> Task item
For this exercise, reproduce the entries below exactly, but only from the line containing "279 264 587" through the line containing "377C487 375 505", both included.

<<<<

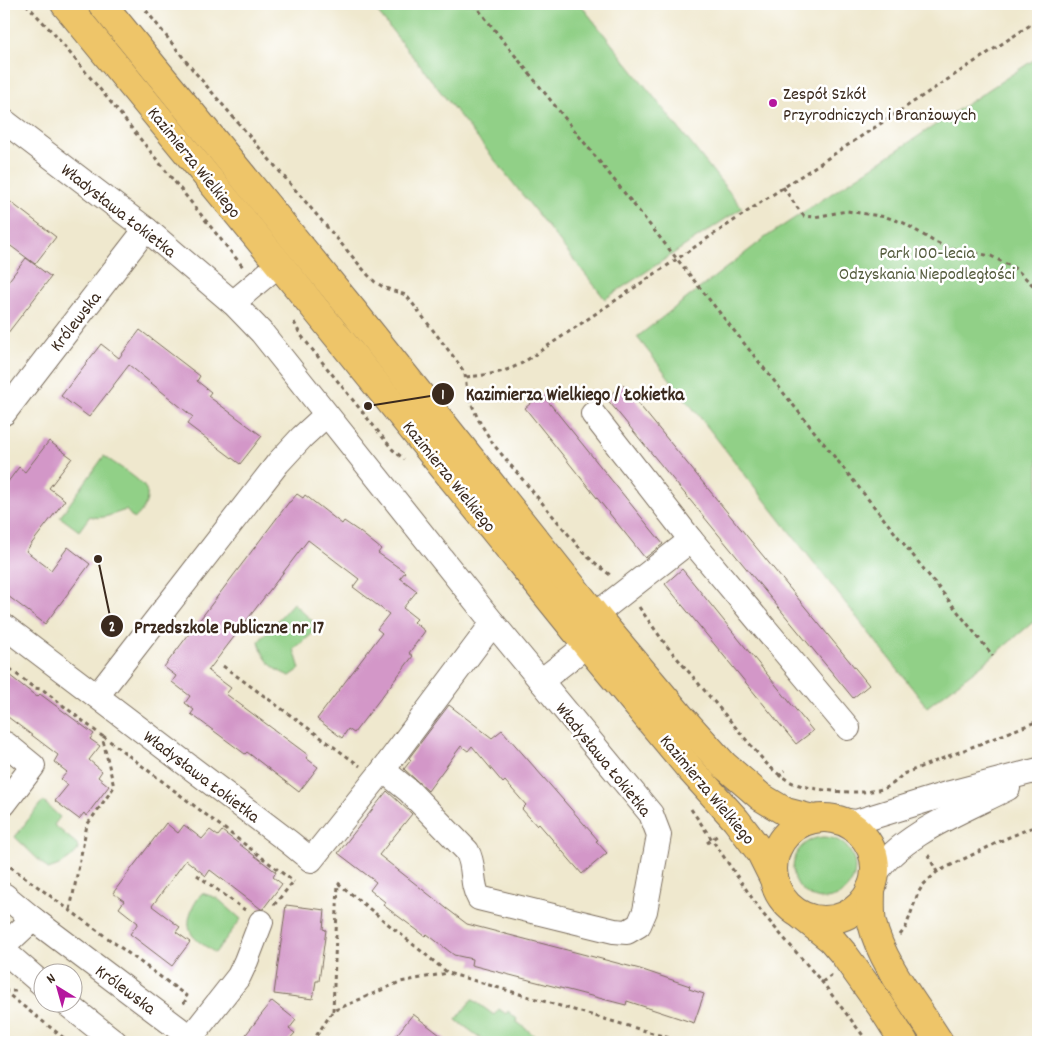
<svg xmlns="http://www.w3.org/2000/svg" width="1042" height="1046" font-family="Dekko,sans-serif">
	<style>
		.green { fill: #91d087; stroke: #667d52 }
		.building { fill: #d397c8 }
		.lines { fill: none; stroke-linecap: round; stroke-linejoin: round }
		.minor-casing { stroke: #7a6c5c; stroke-width: 26 }
		.major-casing { stroke: #7a6c5c; stroke-width: 30 }
		.path { stroke: #7a6c5c; stroke-width: 3; stroke-dasharray: 4 4; stroke-linecap: butt }
		.minor { stroke: #fff; stroke-width: 24 }
		.major { stroke: #eec569; stroke-width: 28 }
		.poi-dot { fill: #b5179e; stroke: #fff; stroke-width: 2 }
		.labels { text-anchor: middle; stroke-width: 5; stroke-linejoin: round; paint-order: stroke }
		.poi-label { font-size: 18px; fill: #3b2a1e; stroke: #fff; text-anchor: start }
		.street-label { font-size: 18px; fill: #3b2a1e; stroke: #fff }
		.park-label { font-size: 18px; fill: #555c3e; stroke: #fff }
		.leader { fill: none; stroke: #3b2a1e; stroke-width: 2 }
		.callout-dot { fill: #3b2a1e; stroke: #fff; stroke-width: 2 }
		.mark-label { font-size: 15px; text-anchor: middle; font-weight: bold; fill: #fff }
		.callout-label { font-size: 19px; text-anchor: middle; font-weight: bold; fill: #3b2a1e; stroke: #fff; stroke-width: 5; stroke-linejoin: round; paint-order: stroke }
	</style>
	<rect width="100%" height="100%" fill="#fff"/>
	<filter id="ink" filterUnits="userSpaceOnUse"><feTurbulence type="fractalNoise" baseFrequency=".02" numOctaves="2"/><feDisplacementMap in="SourceGraphic" scale="10" xChannelSelector="R" yChannelSelector="G"/><feConvolveMatrix kernelMatrix="1 2 1 2 8 2 1 2 1" color-interpolation-filters="sRGB"/></filter>
	<filter id="wash" filterUnits="userSpaceOnUse"><feTurbulence type="fractalNoise" baseFrequency=".0096" numOctaves="4" result="noise"/><feDisplacementMap in="SourceGraphic" scale="20" xChannelSelector="R" yChannelSelector="G"/><feGaussianBlur stdDeviation="1.12" result="paint"/><feColorMatrix in="noise" values="0 0 0 0 0 0 0 0 0 0 0 0 0 0 0 0 0 1.4 0 .05"/><feComposite in="paint" operator="in"/></filter>
	<g filter="url(#wash)">
		<rect width="100%" height="100%" fill="#efe8ce"/>
		<g class="green">
			<path d="M371 4H580L742 208 605 299Z"/>
			<path d="M1038 57V618L987 661 927 707 637 337 766 237Z"/>
			<path d="M104 456C115 464 135 476 143 485 153 496 143 512 134 519L126 510C115 513 101 521 90 516L79 531 60 517Z"/>
			<path d="M293 603 318 626V629L294 649 300 669 290 676C273 670 263 660 259 641Z"/>
			<path d="M44 802 60 817 54 825 77 844 78 850C69 861 61 865 48 869L15 837 40 804Z"/>
			<circle cx="824" cy="868" r="31"/>
			<path d="M202 893 217 898 241 919 215 953C209 948 199 943 193 936 183 923 193 904 202 893Z"/>
			<path d="M472 999 494 1015 499 1009 506 1014 508 1011 517 1019 516 1021 535 1036 531 1042H486L456 1020Z"/>
		</g>
		<g id="blocks">
			<g class="building">
				<path d="M4 197 56 237 35 264 4 241Z"/>
				<path d="M26 258 51 277 4 338V287Z"/>
				<path d="M140 330 200 376 197 381 211 392 208 396 262 436 240 464 187 424 193 417 129 365 89 417 61 396 101 344 119 358Z"/>
				<path d="M623 385 869 685 853 698 606 398Z"/>
				<path d="M542 394 663 544 645 558 525 408Z"/>
				<path d="M49 441 72 458 49 488 65 500 26 551 51 570 68 547 90 564 45 624 4 593V487L19 467 25 472Z"/>
				<path d="M297 494 303 498 305 495 342 524 344 521 360 532 381 549 378 553 405 572 400 578 417 591 403 608 417 619 414 622 425 631 409 653 413 656 354 733 348 729 342 738 317 719 382 633 377 629 389 614 353 587 359 579 308 540 208 671 231 688 226 694 308 755 306 758 318 767 299 792 247 752 245 754 191 714 194 710 185 703 190 696 172 682 176 676 164 667 289 502H290Z"/>
				<path d="M682 569 813 731 796 744 665 584Z"/>
				<path d="M4 671 37 697 40 694 94 734 90 739 100 746 89 760 102 771 98 777 109 786 86 816 84 813 79 819 55 801 68 785 61 779 67 772 54 762 58 755 4 714Z"/>
				<path d="M449 705 492 738 502 730 598 840 596 841 607 853 582 874 539 824 537 826 522 809 526 805 505 781 503 783 472 746 468 751 461 746 428 791 404 769 411 760 409 758Z"/>
				<path d="M387 791 412 814 379 855 446 908 467 924 640 969 690 986 689 989 704 994 694 1023 627 1001 626 1005 471 965 472 959 454 955 427 934 425 936 383 905 385 902 370 890 376 882 338 853Z"/>
				<path d="M166 823 178 833 184 825 202 839 210 830 218 836 222 831 276 872 273 877 282 884 263 909H261L210 870 206 876 186 860 152 906 180 927 176 932 190 942 172 966 130 934 138 923 119 908 124 901 113 893Z"/>
				<path d="M286 905 325 910 323 929 326 930 319 981H316L313 999 274 994Z"/>
				<path d="M272 1001 296 1020 289 1029 295 1033 287 1042H240Z"/>
				<path d="M413 1014 449 1042H391Z"/>
			</g>
		</g>
	</g>
	<g filter="url(#ink)">
		<use href="#blocks" fill-opacity="0" stroke="#7a6c5c" stroke-width="1"/>
		<g class="lines">
			<defs>
				<g id="minor">
					<path d="M4 121 146 229 233 303 279 264"/>
					<path d="M233 303 262 333 493 623 651 814 659 835 645 911 639 925 627 932 614 931 479 898C470 883 476 867 467 851L409 791 383 770"/>
					<path d="M4 413 146 229"/>
					<path d="M593 414 691 540"/>
					<path d="M595 615 691 540 848 728"/>
					<path d="M4 626 289 842 311 860 383 770 493 623"/>
					<path d="M541 681 587 645"/>
					<path d="M97 696 278 463 302 437 326 415"/>
					<path d="M4 804 33 766 6 744"/>
					<path d="M839 820 856 822 950 793 1038 770"/>
					<path d="M875 875C900 834 966 810 1008 788"/>
					<path d="M4 895 33 919 191 1038"/>
					<path d="M4 946 33 919"/>
					<path d="M4 951 42 984"/>
					<path d="M67 1004 115 1042"/>
					<path d="M187 1042 239 976 246 961 261 922"/>
				</g>
				<g id="major">
					<path d="M65 4 279 264 587 645 691 770 736 820 761 853 775 881"/>
					<path d="M102 4 354 312 595 615 679 715 724 765 761 797 786 812 813 819"/>
					<circle cx="824" cy="869" r="51"/>
					<path d="M871 888C871 900 870 912 872 923 881 963 918 1008 939 1042"/>
					<path d="M802 916 831 939 843 953 881 1006 904 1042"/>
				</g>
			</defs>
			<use href="#minor" class="minor-casing"/>
			<use href="#major" class="major-casing"/>
			<g class="path">
				<path d="M26 4 55 35 113 105 243 267"/>
				<path d="M141 4 193 70 368 275 375 282 385 288 406 295 459 364 465 374 467 393 478 419 493 444 578 546 588 557 610 575"/>
				<path d="M474 4 993 656"/>
				<path d="M783 187 796 206 804 216 814 217 847 211 886 217 904 223 933 241 946 247 991 256 1016 269 1038 290"/>
				<path d="M294 322 300 334 319 358 393 450 404 459"/>
				<path d="M466 377C487 375 505 373 524 362L769 197 1038 20"/>
				<path d="M639 607 666 645 765 762C773 770 782 778 793 783 815 791 862 796 885 788 892 786 898 779 903 774L1038 721"/>
				<path d="M4 664 34 688 42 689 102 736 114 787 87 825 70 910"/>
				<path d="M223 666 360 766"/>
				<path d="M103 736 294 882"/>
				<path d="M779 777 785 770"/>
				<path d="M691 809 763 914 822 982 868 1042"/>
				<path d="M707 843 718 835"/>
				<path d="M928 855 937 872"/>
				<path d="M4 862 188 997 183 1004"/>
				<path d="M197 875 245 910"/>
				<path d="M338 883 448 973 683 1042"/>
				<path d="M274 905 294 881"/>
				<path d="M900 935 906 927 918 893 923 885 937 872 1007 838 1038 825"/>
				<path d="M822 982 832 975"/>
				<path d="M4 991 69 1042"/>
				<path d="M4 991H17"/>
				<path d="M333 1011 338 883"/>
				<path d="M312 1042 333 1011 400 982 448 973"/>
			</g>
			<use href="#minor" class="minor"/>
			<use href="#major" class="major"/>
		</g>
	</g>
	<circle class="poi-dot" cx="773" cy="103" r="5"/>
	<g class="labels">
		<g class="poi-label">
			<text x="783" y="99">Zespół Szkół<tspan x="783" dy="21">Przyrodniczych i Branżowych</tspan></text>
		</g>
		<g class="street-label">
			<text transform="translate(195 162) rotate(51)" y="6">Kazimierza Wielkiego</text>
			<text transform="translate(119 210) rotate(38)" y="6">Władysława Łokietka</text>
			<text transform="translate(75 321) rotate(-52)" y="6">Królewska</text>
			<text transform="translate(450 476) rotate(51)" y="6">Kazimierza Wielkiego</text>
			<text transform="translate(604 759) rotate(51)" y="6">Władysława Łokietka</text>
			<text transform="translate(202 776) rotate(37)" y="6">Władysława Łokietka</text>
			<text transform="translate(708 789) rotate(50)" y="6">Kazimierza Wielkiego</text>
			<text transform="translate(126 989) rotate(37)" y="6">Królewska</text>
		</g>
		<g class="park-label">
			<text x="927" y="258">Park 100-lecia<tspan x="927" dy="21">Odzyskania Niepodległości</tspan></text>
		</g>
	</g>
	<path class="leader" d="M368 406L443 394M98 559L112 626"/>
	<g class="callout-dot">
		<circle cx="368" cy="406" r="5"/>
		<circle cx="98" cy="559" r="5"/>
		<circle cx="443" cy="394" r="12"/>
		<circle cx="112" cy="626" r="12"/>
	</g>
	<g class="mark-label">
		<text x="443" y="399">1</text>
		<text x="112" y="631">2</text>
	</g>
	<g class="callout-label">
		<text x="575" y="400">Kazimierza Wielkiego / Łokietka</text>
		<text x="229" y="633">Przedszkole Publiczne nr 17</text>
	</g>
	<rect width="1042" height="1046" fill="none" stroke="#fff" stroke-width="20"/>
	<g transform="translate(58 988) rotate(323)"><circle r="24" fill="#ffffff" stroke="#b1aaa5"/>
	<path d="M0-4L9 19L0 12L-9 19Z" fill="#b5179e"/>
	<text y="-8" font-size="14" font-weight="bold" text-anchor="middle" fill="#3b2a1e">N</text>
	</g>
</svg>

>>>>

> Answer to this problem
					<path d="M65 4 279 264 587 645 691 770 736 820 761 853 775 881"/>
					<path d="M102 4 354 312 595 615 679 715 724 765 761 797 786 812 813 819"/>
					<circle cx="824" cy="869" r="51"/>
					<path d="M871 888C871 900 870 912 872 923 881 963 918 1008 939 1042"/>
					<path d="M802 916 831 939 843 953 881 1006 904 1042"/>
				</g>
			</defs>
			<use href="#minor" class="minor-casing"/>
			<use href="#major" class="major-casing"/>
			<g class="path">
				<path d="M26 4 55 35 113 105 243 267"/>
				<path d="M141 4 193 70 368 275 375 282 385 288 406 295 459 364 465 374 467 393 478 419 493 444 578 546 588 557 610 575"/>
				<path d="M474 4 993 656"/>
				<path d="M783 187 796 206 804 216 814 217 847 211 886 217 904 223 933 241 946 247 991 256 1016 269 1038 290"/>
				<path d="M294 322 300 334 319 358 393 450 404 459"/>
				<path d="M466 377C487 375 505 373 524 362L769 197 1038 20"/>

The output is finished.